Consistent Hashing
-
Consistent Hashing is a clever way to distribute data across multiple servers. Consistent Hashing helps us minimize chaos when a new server is added or a server goes down. Let’s see how it works.
-
When you need to store data across multiple servers (or nodes), you need a system to decide which data goes where. The simplest approach might be to take your data's hash value and do a modulo operation (%) with the number of servers. But this has a big problem. When you add or remove a server, most of your data needs to move to different locations. This creates unnecessary network traffic and strain on your system.
-
Consistent hashing solves this by creating a ring which maps to different hash values. So, if our hash value lies between 0 to 360, 0 to 60 degrees on the ring represent hash values between 0 and 60. The next 60 degrees represent hash values between 60 to 120 and so on.

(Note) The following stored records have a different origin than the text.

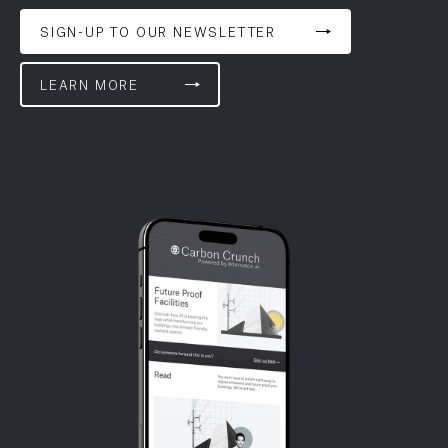
SIGN-UP TO OUR NEWSLETTER
LEARN MORE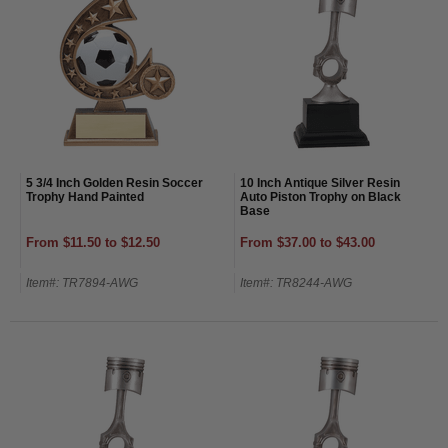
5 3/4 Inch Golden Resin Soccer
10 Inch Antique Silver Resin
Trophy Hand Painted
Auto Piston Trophy on Black
Base
From $11.50 to $12.50
From $37.00 to $43.00
Item#: TR7894-AWG
Item#: TR8244-AWG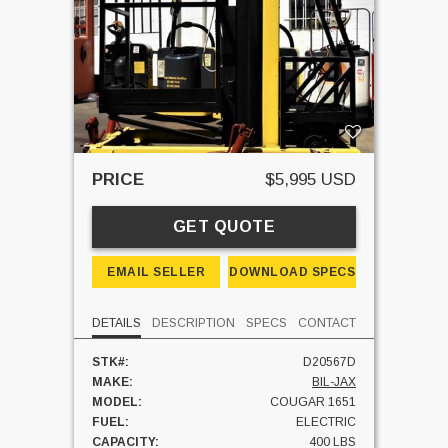
PRICE
$5,995 USD
GET QUOTE
EMAIL SELLER
DOWNLOAD SPECS
DETAILS
DESCRIPTION
SPECS
CONTACT
STK#:
D20567D
MAKE:
BIL-JAX
MODEL:
COUGAR 1651
FUEL:
ELECTRIC
CAPACITY:
400 LBS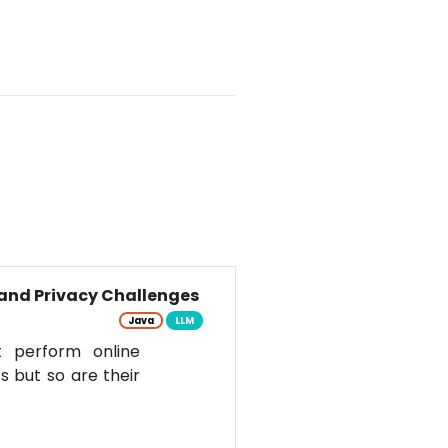
and Privacy Challenges
Java
LLM
t perform online
s but so are their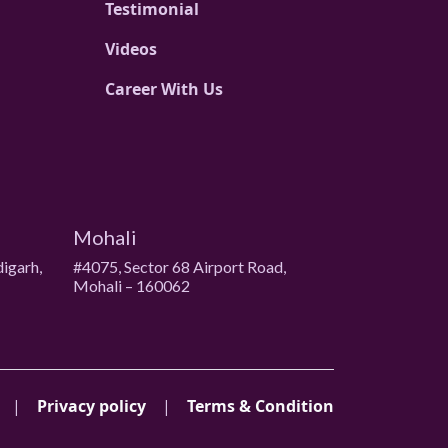
Testimonial
Videos
Career With Us
Mohali
digarh,
#4075, Sector 68 Airport Road,
Mohali – 160062
|
Privacy policy
|
Terms & Condition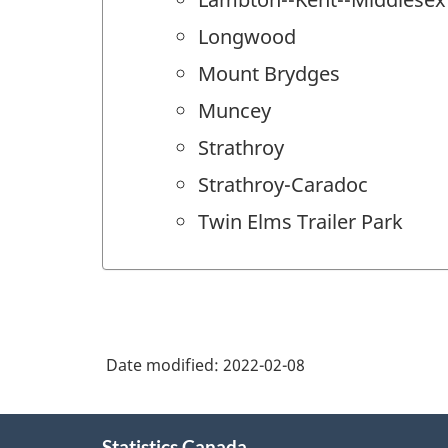
Longwood
Mount Brydges
Muncey
Strathroy
Strathroy-Caradoc
Twin Elms Trailer Park
Date modified:
2022-02-08
About
Statistics Canada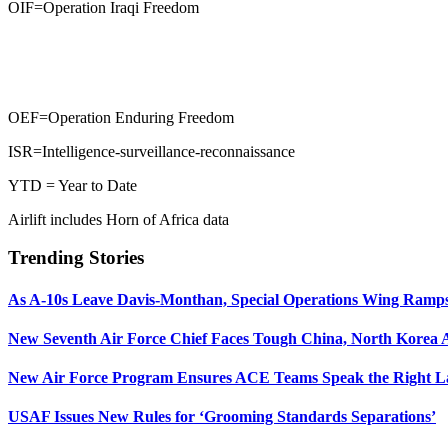
OIF=Operation Iraqi Freedom
OEF=Operation Enduring Freedom
ISR=Intelligence-surveillance-reconnaissance
YTD = Year to Date
Airlift includes Horn of Africa data
Trending Stories
As A-10s Leave Davis-Monthan, Special Operations Wing Ramp
New Seventh Air Force Chief Faces Tough China, North Korea A
New Air Force Program Ensures ACE Teams Speak the Right
USAF Issues New Rules for ‘Grooming Standards Separations’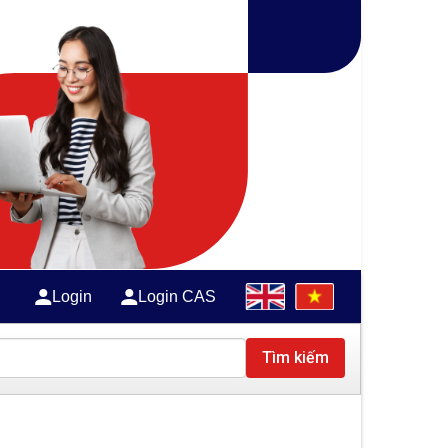
Login
Login CAS
Tìm kiếm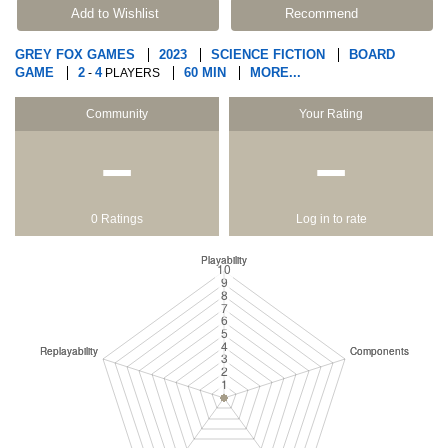
Add to Wishlist
Recommend
GREY FOX GAMES
2023
SCIENCE FICTION
BOARD
GAME
2
4
60 MIN
MORE...
-
PLAYERS
Community
Your Rating
−
−
0 Ratings
Log in to rate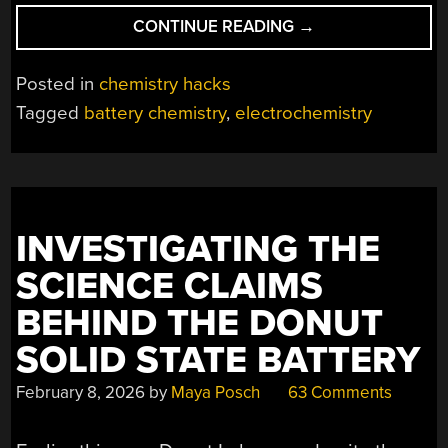
“HOW
CONTINUE READING
→
TO
REBUILD
Posted in
chemistry hacks
AN
Tagged
battery chemistry
,
electrochemistry
1800S
VICTORIAN
LECLANCHÉ
CELL”
INVESTIGATING THE
SCIENCE CLAIMS
BEHIND THE DONUT
SOLID STATE BATTERY
February 8, 2026
by
Maya Posch
63 Comments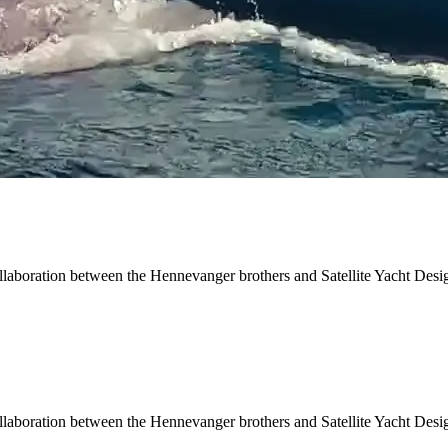
ollaboration between the Hennevanger brothers and Satellite Yacht Desi
ollaboration between the Hennevanger brothers and Satellite Yacht Desi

If you understood that, here’s how Consistent Hashing works:
-
First, you pick a value K (let's say K=3) which represents how many "virtual copies" each server gets on the ring. Each server is placed at K different positions around the ring. When you need to store a piece of data, you hash it and find its position on the ring. You then move clockwise until you hit the first server - that's where the data is stored.
-
The beauty of this approach is what happens when servers change. If a server fails, only the data that was specifically assigned to that server needs to move - everything else stays put. Similarly, when you add a new server, it only takes some data from its immediate neighbors on the ring, rather than triggering a massive reshuffle.